France has seen an exponential rise in antisemitic incidents since the attacks by the terrorist group Hamas on Jewish civilians took place a month ago in Israel, the AFP reports.
The figures were announced on Sunday by French Interior Minister Gérald Darmanin.
“The number of anti-Semitic acts has exploded,” he told France 2 television, adding that 486 people have been arrested for such offenses, including 102 foreigners.
France’s Jewish population is the largest in Europe and the third-biggest in the world, after Israel and the United States. The country has an estimated Jewish community of over 500,000.
Paris police chief Laurent Nunez also said Sunday that there had been 257 anti-Semitic acts in the Paris region alone, with 90 arrests.

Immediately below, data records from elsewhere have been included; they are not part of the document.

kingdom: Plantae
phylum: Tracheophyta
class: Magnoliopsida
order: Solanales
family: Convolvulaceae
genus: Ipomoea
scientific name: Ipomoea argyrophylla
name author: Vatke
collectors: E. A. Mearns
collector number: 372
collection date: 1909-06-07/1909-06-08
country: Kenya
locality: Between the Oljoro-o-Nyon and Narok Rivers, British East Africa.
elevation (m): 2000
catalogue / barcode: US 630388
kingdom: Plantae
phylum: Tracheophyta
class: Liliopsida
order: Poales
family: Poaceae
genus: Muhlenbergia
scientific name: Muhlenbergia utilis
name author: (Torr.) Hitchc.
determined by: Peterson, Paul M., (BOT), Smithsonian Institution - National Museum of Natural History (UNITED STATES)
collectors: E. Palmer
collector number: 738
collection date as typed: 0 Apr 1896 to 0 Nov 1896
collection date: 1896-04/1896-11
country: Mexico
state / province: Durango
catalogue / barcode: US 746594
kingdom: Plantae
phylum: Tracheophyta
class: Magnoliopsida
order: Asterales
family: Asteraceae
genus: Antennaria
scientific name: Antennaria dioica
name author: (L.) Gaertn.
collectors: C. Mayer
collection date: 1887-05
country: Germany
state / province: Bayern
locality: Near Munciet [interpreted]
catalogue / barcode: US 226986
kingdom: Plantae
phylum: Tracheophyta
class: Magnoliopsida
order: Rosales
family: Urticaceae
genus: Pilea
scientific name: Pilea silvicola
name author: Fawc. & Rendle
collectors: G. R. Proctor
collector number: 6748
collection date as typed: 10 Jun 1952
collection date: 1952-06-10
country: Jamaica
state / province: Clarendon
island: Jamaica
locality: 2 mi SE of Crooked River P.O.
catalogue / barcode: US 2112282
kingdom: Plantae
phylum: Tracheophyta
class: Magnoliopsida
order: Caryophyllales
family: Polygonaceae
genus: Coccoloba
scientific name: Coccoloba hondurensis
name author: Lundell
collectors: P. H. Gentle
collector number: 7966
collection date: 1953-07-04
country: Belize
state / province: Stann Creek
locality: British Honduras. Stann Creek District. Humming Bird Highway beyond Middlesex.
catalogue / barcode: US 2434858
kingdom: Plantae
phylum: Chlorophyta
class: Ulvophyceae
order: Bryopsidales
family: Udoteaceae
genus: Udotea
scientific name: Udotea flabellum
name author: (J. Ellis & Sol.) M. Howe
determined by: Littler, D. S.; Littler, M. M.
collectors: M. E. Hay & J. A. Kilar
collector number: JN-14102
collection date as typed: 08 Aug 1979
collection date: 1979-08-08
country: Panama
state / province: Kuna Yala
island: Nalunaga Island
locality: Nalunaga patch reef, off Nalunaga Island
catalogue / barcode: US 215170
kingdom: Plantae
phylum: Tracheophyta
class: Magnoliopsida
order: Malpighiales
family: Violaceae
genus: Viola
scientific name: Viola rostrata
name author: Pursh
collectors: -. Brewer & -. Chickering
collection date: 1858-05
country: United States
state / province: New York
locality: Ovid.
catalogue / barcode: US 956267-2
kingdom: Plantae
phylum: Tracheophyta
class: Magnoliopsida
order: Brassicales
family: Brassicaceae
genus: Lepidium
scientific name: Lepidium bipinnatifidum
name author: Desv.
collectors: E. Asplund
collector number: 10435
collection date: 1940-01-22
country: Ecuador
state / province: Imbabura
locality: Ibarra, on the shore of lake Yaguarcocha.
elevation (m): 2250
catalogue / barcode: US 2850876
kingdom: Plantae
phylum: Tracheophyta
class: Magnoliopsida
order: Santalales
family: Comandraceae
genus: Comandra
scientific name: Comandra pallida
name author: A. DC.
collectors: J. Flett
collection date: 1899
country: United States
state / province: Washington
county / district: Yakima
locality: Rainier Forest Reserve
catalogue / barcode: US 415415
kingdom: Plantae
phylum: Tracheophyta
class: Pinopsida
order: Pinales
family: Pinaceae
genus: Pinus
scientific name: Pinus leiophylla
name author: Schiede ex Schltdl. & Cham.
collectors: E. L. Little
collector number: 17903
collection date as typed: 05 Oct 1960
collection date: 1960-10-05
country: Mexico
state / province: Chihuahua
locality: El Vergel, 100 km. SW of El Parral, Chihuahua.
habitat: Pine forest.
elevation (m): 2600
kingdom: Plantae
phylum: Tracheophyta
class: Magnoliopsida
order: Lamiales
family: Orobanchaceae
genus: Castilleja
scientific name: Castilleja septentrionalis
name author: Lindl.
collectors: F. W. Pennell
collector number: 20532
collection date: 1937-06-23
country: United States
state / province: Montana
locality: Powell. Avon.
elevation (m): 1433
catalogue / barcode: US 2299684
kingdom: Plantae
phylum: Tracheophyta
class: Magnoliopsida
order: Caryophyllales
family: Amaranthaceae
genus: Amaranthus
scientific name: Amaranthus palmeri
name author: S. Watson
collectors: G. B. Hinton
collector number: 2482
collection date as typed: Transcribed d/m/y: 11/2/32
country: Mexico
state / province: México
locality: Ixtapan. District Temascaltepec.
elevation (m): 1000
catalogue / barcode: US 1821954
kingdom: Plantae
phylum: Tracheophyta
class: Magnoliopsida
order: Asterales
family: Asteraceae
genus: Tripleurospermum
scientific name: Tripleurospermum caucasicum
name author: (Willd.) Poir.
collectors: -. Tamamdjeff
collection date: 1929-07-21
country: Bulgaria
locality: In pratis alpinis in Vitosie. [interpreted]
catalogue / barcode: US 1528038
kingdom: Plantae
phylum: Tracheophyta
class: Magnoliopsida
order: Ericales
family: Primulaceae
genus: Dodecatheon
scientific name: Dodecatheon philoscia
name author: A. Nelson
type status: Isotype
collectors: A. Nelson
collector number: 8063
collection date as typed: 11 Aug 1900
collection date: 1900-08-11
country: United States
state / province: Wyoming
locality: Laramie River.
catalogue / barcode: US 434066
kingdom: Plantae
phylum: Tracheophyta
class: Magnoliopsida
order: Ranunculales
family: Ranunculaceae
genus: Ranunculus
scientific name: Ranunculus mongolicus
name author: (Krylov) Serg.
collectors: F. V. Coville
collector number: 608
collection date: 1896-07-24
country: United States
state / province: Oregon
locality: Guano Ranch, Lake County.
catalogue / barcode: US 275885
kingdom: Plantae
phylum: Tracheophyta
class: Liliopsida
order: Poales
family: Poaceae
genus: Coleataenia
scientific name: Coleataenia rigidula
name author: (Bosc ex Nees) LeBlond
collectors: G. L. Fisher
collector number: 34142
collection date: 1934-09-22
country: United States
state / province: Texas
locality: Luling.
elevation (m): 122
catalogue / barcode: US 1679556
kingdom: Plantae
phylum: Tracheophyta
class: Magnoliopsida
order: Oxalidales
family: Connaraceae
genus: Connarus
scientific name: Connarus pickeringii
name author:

He added that the perpetrators did not have a common profile but rather ranged from “young kids who say very serious things” to people involved in the pro-Palestinian cause who had gone too far.
In Paris, prosecutors said the daubing of dozens of Stars of David on buildings around the city and its suburbs last week is already under investigation. The Union of Jewish Students of France said they were designed to mirror the way Jews were forced to wear the stars by the Nazi regime.
Socialist Party leader Olivier Faure called on Sunday for all political forces to mobilize against antisemitism.
In comments to Radio J, he suggested a demonstration in the next few days at Place de la Republique, a regular site for rallies in central Paris.
But his initiative immediately came under fire from politicians on the Left for his failure to maintain the cordon sanitaire against the far-right National Rally of Marine Le Pen and prohibit it from taking part.
In the central city of Lyon, prosecutors said they suspected that antisemitism may have been behind an attack this weekend on a young Jewish woman, who was stabbed in her home.
Police said they are treating the attack as attempted murder, but added that the woman’s life was not in danger and no arrest had been made.
Additionally, the mayor in the eastern city of Besançon on Sunday denounced what she described as a fresh wave of antisemitic graffiti there after a first set appeared on October 31st.
“We are witnessing an escalation of violence in the content of messages,” said Anne Vignot in a statement, noting that such acts could be prosecuted.
In Denmark, too, the Minister of Justice stated that the threat against Jews is on the rise.
In Sweden, anti-Israel protesters burned an Israeli flag while chanting “bomb Israel” outside of the synagogue in the city of Malmö.